Belgique : la grève redevient à la mode...
Mis en ligne le 10 novembre 2005 Convergences Monde
100 000 personnes dans les rues de Bruxelles le 28 octobre ; une manifestation colorée par les tenues des manifestants - rouges pour la FGTB (syndicat socialiste), vertes pour la CSC (syndicat chrétien) et bleues pour la CGSLB (le syndicat libéral) ; une manifestation populaire ponctuée par les sifflets et les pétards mais sans banderoles, ou presque, et sans slogans. Mais ce qui la caractérisait surtout, c’est que les directions nationales des syndicats l’avaient convoquée suite à des manifestations et des débrayages dans les entreprises, organisés par des syndicats locaux ou plus ou moins spontanément par les travailleurs. Pour paraphraser un journal : « la Belgique d’en bas a imposé la grève aux directions syndicales d’en haut ».
Il s’agissait de protester contre le plan du gouvernement pour faire reculer l’âge de départ en retraite et préretraite des salariés : plan baptisé « contrat de solidarité entre générations ».
Ce plan, le gouvernement en parle et le négocie avec les organisations syndicales et les organisations patronales depuis des mois. Dès juin, il avait écrit une note sur « le vieillissement actif » devant servir de base aux négociations : recul programmé de l’âge de la préretraite, l’augmentation des années de travail pour l’obtenir, des pressions sur les futurs préretraités pour qu’ils restent tout de même disponibles sur le marché du travail.

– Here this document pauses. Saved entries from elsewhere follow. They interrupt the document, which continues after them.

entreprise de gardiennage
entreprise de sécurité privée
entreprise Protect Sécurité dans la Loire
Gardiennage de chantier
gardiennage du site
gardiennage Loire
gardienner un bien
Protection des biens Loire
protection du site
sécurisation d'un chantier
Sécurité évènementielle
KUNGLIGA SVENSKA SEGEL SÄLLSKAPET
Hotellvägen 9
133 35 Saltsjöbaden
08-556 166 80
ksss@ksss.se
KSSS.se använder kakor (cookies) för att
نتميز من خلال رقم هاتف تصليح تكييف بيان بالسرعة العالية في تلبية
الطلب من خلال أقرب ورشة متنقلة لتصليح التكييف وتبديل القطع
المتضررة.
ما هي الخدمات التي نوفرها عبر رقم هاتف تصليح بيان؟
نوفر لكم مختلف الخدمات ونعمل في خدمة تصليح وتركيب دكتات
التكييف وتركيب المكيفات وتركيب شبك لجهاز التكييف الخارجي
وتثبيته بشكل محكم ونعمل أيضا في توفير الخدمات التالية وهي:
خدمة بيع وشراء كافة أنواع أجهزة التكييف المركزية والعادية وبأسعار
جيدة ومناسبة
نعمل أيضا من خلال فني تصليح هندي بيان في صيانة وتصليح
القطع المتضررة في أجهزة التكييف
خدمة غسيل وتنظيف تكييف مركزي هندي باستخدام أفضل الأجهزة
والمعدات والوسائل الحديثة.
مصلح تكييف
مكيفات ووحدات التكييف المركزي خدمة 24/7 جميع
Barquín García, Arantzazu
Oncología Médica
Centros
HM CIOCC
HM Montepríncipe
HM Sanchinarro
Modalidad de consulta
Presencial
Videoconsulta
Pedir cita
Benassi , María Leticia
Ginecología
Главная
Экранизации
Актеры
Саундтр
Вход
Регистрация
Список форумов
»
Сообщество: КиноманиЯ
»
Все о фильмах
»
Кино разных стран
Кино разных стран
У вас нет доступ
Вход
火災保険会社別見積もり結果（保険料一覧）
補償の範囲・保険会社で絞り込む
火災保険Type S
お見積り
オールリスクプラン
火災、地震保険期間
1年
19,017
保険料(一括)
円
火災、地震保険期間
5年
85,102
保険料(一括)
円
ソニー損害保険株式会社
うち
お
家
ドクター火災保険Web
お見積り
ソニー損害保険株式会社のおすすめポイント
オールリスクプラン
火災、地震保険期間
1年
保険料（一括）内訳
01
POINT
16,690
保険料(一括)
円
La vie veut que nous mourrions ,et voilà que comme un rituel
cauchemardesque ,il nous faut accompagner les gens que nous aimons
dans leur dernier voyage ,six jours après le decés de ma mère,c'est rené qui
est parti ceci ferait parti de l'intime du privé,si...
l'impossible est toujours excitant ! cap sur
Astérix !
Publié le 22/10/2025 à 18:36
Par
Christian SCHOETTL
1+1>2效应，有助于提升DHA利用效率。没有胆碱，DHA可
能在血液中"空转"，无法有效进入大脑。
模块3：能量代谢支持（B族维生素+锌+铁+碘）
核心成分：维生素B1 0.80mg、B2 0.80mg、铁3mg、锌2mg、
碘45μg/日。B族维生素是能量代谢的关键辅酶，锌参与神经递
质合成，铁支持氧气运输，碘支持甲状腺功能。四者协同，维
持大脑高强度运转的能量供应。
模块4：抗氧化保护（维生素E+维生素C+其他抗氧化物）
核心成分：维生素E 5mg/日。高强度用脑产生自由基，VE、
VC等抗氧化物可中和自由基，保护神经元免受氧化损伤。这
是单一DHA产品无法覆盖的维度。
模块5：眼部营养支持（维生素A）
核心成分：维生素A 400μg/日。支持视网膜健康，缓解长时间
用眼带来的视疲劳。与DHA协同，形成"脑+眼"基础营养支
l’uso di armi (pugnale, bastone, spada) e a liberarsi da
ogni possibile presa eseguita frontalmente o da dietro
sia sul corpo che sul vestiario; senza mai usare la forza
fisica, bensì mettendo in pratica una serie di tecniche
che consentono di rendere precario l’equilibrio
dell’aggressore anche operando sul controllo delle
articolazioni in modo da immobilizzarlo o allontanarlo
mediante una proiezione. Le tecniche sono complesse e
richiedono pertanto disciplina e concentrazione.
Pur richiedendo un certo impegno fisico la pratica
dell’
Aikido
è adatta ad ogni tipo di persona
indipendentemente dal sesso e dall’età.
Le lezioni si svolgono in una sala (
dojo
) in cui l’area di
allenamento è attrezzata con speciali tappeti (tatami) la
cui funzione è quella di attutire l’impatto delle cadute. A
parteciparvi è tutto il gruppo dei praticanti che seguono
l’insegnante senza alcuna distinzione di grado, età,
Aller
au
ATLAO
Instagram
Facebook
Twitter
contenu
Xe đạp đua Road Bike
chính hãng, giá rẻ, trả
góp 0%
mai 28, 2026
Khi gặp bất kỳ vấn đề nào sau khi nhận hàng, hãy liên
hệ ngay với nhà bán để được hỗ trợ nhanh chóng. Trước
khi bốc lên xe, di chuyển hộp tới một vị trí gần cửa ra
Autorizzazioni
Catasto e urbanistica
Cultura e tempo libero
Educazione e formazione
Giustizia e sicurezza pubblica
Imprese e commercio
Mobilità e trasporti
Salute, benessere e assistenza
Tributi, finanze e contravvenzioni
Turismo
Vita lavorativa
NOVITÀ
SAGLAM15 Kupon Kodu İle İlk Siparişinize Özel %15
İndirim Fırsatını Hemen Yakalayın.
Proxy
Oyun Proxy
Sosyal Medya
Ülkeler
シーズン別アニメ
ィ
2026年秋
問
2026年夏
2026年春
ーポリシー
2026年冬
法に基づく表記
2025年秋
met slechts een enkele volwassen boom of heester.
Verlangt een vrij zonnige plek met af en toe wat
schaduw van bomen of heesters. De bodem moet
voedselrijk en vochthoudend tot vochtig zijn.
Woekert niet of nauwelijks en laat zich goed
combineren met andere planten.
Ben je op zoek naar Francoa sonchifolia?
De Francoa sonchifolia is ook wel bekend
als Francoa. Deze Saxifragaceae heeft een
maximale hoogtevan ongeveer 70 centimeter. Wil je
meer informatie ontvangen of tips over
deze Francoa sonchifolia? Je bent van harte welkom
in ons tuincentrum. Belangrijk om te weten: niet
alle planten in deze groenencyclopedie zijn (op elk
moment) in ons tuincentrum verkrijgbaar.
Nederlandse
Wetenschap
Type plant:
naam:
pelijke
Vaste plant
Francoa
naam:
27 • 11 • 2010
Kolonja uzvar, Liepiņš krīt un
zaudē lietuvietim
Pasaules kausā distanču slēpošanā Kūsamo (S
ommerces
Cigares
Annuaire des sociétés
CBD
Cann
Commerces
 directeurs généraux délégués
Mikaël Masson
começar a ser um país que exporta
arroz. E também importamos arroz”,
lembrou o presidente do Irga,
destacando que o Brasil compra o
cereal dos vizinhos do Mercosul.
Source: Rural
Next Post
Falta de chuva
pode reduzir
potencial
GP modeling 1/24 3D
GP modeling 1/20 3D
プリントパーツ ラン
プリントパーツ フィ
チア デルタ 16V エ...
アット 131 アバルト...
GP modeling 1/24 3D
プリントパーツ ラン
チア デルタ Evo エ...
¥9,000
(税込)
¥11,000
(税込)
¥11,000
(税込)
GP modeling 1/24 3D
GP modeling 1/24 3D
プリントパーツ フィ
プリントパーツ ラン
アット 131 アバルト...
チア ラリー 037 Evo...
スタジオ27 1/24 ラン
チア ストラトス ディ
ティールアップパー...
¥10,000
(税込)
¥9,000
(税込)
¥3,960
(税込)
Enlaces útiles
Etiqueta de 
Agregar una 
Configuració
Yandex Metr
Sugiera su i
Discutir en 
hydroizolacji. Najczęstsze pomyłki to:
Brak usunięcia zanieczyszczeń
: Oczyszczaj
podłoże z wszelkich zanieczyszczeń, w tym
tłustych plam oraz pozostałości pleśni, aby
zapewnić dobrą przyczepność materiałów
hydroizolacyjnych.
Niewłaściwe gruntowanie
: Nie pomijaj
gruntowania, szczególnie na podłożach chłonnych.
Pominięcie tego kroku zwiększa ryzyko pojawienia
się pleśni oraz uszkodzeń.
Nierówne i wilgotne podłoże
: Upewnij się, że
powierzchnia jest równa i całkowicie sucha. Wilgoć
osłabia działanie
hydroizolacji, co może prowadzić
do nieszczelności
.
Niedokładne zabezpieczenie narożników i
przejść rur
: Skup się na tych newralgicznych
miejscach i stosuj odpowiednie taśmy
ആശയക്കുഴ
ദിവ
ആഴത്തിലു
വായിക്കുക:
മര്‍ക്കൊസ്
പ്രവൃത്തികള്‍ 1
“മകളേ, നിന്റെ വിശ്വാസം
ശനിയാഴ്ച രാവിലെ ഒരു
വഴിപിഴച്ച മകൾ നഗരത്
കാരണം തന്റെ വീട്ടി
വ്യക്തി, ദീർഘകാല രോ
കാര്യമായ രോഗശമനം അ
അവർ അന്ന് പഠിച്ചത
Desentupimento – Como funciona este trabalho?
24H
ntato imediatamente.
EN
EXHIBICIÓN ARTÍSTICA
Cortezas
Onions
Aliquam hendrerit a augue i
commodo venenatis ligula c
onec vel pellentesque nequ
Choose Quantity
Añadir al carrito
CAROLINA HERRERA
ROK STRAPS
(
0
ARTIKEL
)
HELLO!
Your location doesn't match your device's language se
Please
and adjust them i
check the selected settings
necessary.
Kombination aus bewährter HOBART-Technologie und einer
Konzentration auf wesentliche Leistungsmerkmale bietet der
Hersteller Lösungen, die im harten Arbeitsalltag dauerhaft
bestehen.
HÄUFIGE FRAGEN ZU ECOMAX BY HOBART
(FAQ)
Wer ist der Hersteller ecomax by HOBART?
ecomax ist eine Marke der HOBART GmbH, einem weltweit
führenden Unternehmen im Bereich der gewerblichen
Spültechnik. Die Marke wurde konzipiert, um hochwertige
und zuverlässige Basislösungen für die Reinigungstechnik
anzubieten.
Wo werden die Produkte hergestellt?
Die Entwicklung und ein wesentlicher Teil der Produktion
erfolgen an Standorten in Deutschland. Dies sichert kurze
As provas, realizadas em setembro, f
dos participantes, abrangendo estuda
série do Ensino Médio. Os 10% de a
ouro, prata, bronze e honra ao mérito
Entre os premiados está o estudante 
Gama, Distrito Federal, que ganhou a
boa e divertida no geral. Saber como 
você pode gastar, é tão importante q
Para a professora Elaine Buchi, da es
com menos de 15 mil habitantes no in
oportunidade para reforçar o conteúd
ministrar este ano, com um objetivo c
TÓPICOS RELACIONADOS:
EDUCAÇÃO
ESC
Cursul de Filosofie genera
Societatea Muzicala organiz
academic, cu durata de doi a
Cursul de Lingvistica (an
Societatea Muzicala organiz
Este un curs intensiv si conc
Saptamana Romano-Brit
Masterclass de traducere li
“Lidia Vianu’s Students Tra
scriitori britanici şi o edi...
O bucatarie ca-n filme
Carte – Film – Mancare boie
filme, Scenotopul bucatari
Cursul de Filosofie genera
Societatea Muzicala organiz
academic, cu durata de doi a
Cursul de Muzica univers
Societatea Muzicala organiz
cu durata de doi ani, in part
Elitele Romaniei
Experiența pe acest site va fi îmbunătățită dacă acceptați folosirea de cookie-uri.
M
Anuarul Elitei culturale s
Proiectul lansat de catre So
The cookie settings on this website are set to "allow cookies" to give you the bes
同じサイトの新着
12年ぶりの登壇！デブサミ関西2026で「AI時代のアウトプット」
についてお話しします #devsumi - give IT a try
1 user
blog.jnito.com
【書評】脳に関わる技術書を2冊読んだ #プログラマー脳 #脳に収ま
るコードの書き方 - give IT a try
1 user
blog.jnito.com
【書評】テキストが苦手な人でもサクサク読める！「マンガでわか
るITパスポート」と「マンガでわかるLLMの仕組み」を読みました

La pression des travailleurs
La CSC commença par expliquer que si le texte restait en l’état, elle appellerait les travailleurs à la grève générale. Puis en septembre, devant le peu de résultats des négociations, la FGTB décida de lancer seule un appel à « la grève générale » pour le 7 octobre tandis que la CSC, après avoir déposé un préavis de grève pour le 10, se ravisait et expliquait qu’elle privilégiait la négociation. Elle avait, paraît-il, 13 bonnes raisons de dire non au plan en juillet, mais s’en trouvait 10, en octobre, pour ne pas faire grève.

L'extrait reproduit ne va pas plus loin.